▶ INSTRUCTIONS FOR THE TASK:
Please count the lines in the records below that contain the string "from", treating uppercase and lowercase letters as different. Reply with the number alone.

▶ EXTRACTED DATA:
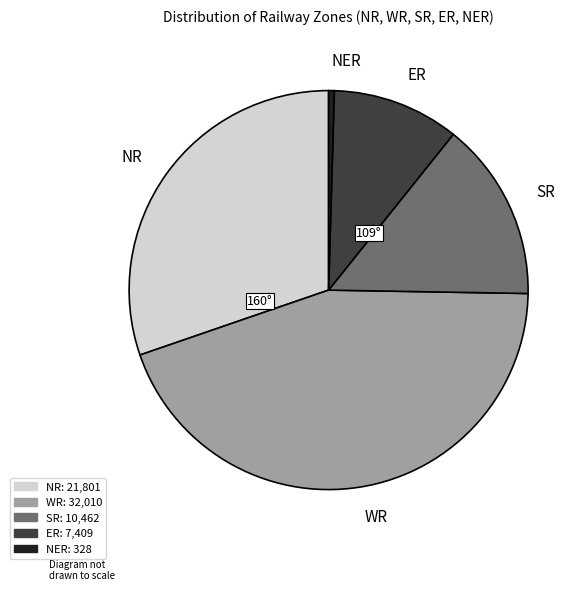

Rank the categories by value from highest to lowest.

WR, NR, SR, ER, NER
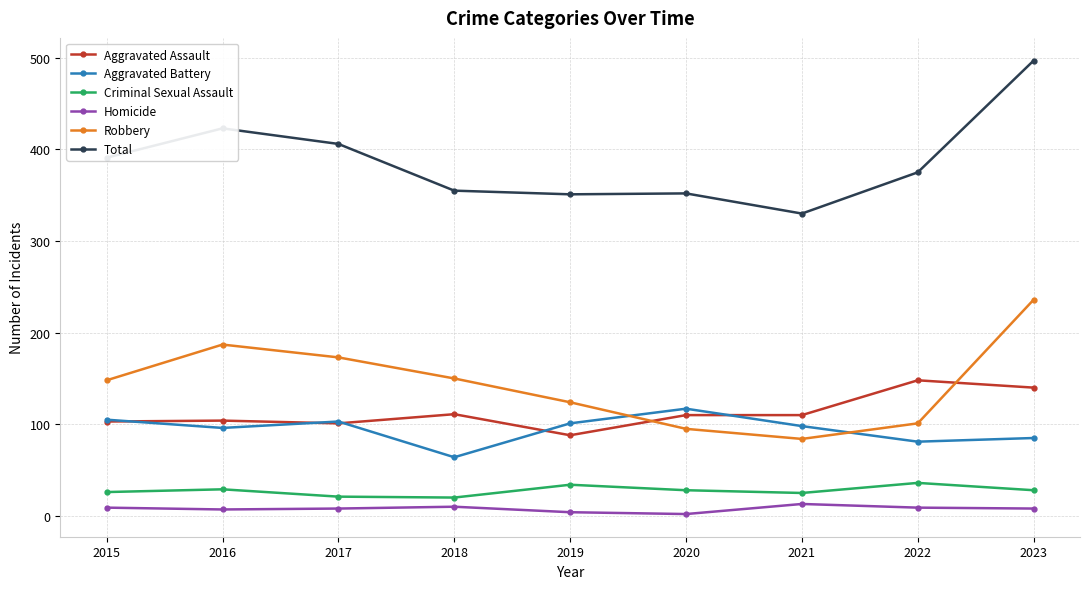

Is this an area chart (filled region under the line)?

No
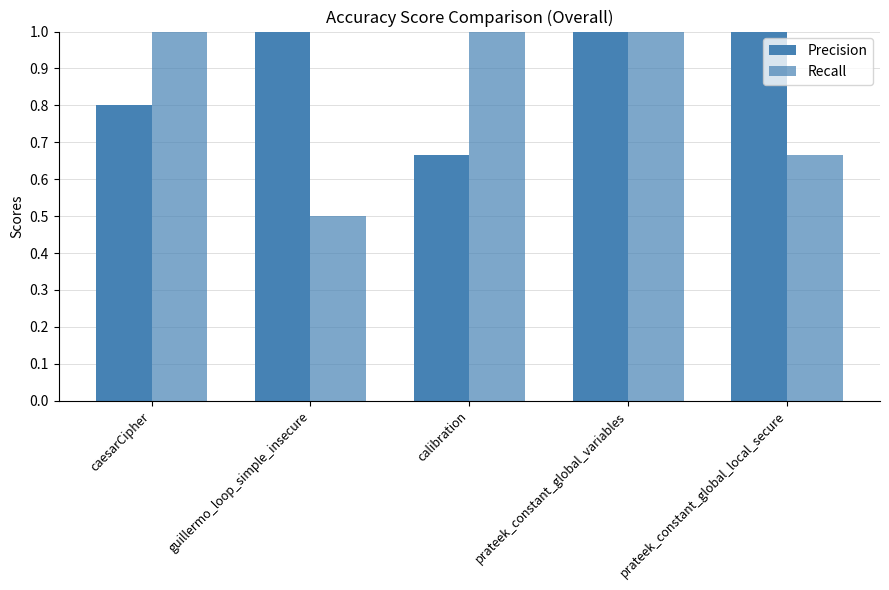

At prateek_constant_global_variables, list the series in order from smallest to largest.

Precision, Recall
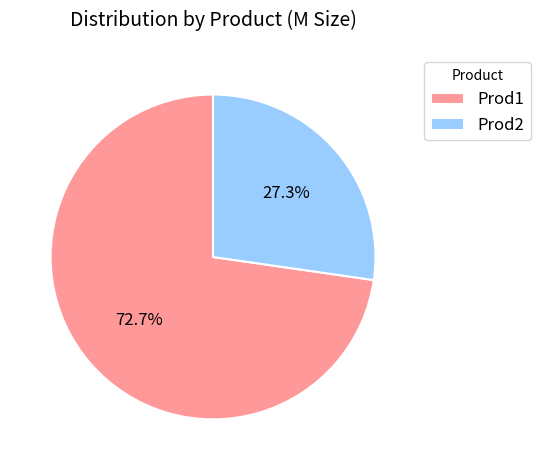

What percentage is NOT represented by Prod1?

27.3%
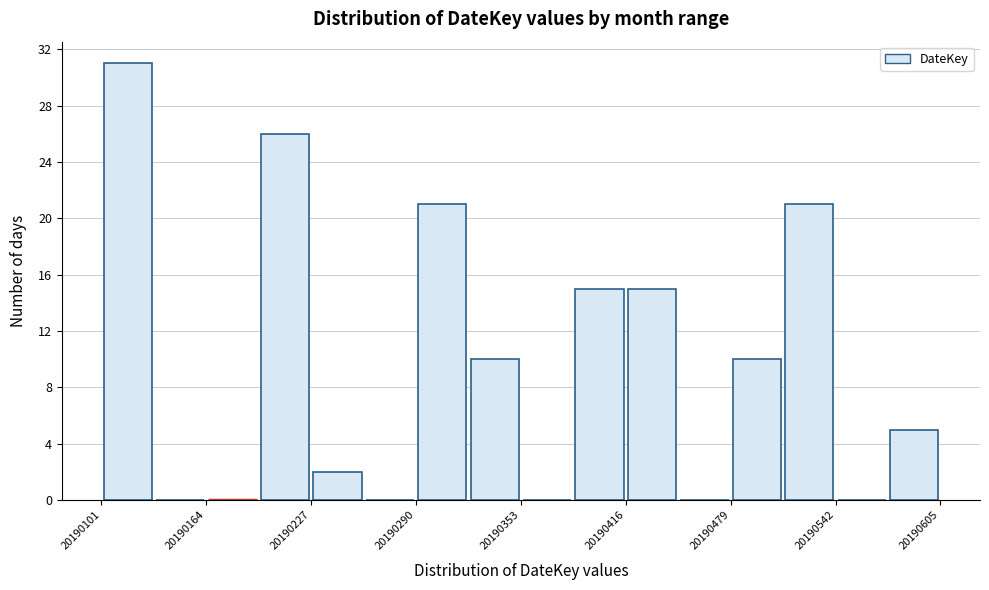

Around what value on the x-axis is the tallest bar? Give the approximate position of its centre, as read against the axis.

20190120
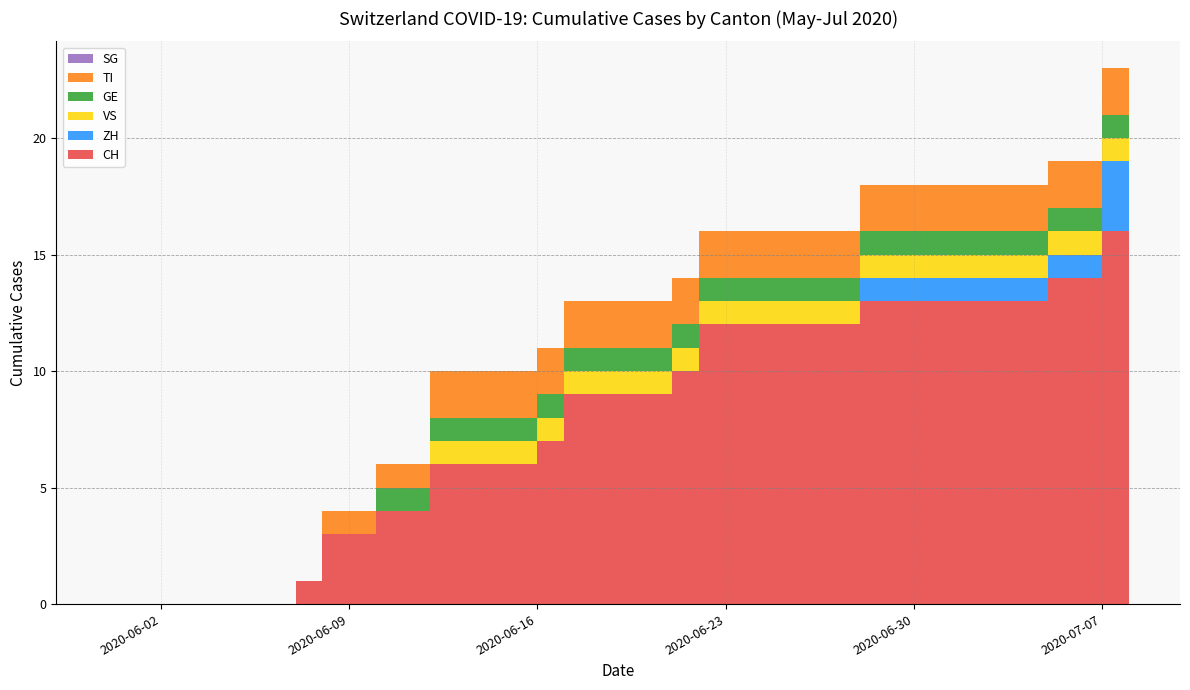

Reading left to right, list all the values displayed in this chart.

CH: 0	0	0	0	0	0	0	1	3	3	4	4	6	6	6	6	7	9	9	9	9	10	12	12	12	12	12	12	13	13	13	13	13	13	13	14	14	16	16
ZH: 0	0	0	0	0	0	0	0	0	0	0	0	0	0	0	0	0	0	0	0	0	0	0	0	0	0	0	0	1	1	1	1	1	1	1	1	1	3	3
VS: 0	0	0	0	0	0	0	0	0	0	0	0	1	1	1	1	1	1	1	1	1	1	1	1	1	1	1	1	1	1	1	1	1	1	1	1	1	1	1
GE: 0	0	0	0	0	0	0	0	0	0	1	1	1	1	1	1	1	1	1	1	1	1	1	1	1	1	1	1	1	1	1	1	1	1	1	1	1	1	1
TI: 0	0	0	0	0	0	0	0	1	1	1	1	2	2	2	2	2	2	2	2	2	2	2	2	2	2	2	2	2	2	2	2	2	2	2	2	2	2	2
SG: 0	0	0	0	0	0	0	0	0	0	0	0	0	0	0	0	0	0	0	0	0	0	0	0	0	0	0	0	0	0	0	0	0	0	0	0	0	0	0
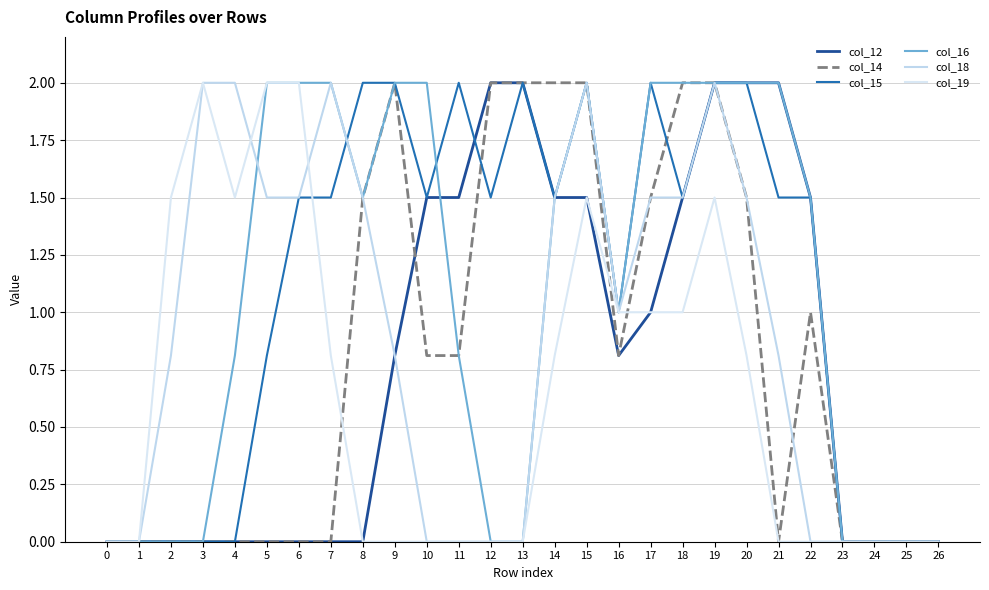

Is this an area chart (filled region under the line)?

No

---

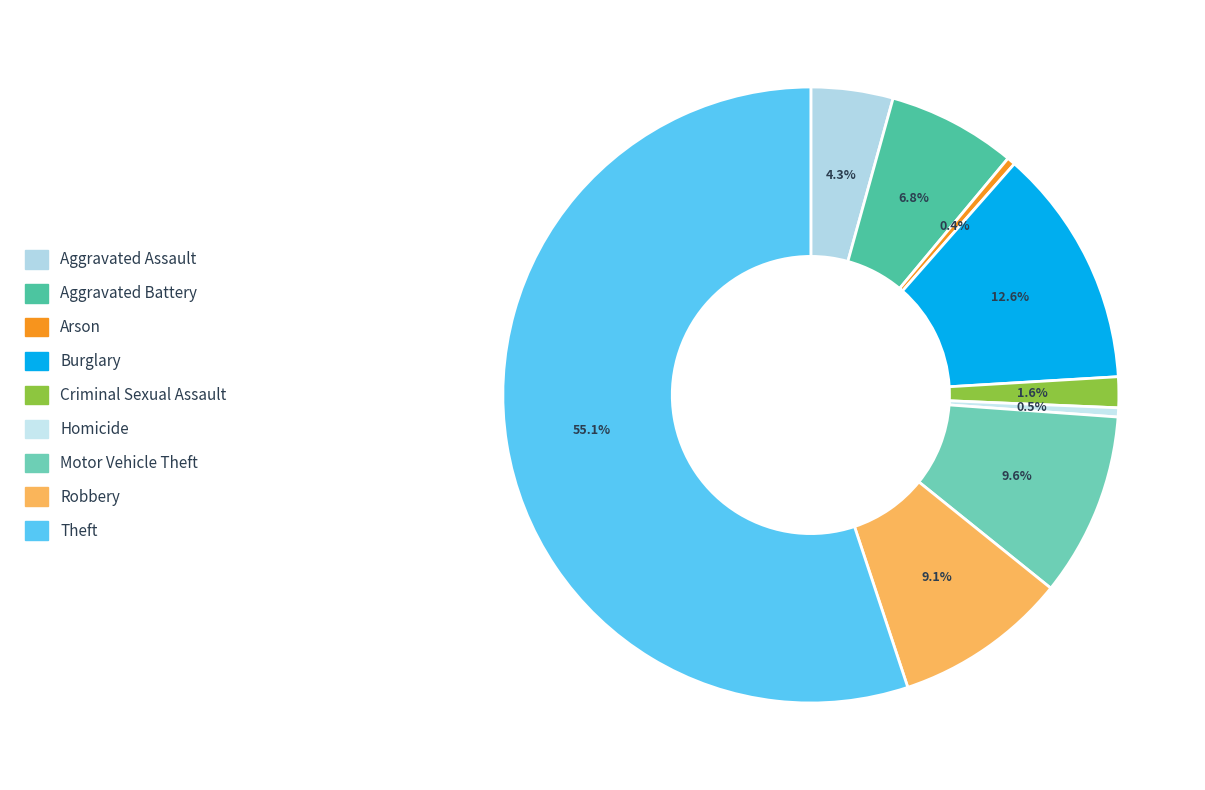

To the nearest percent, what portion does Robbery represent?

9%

▶ TASK RESPONSE:
2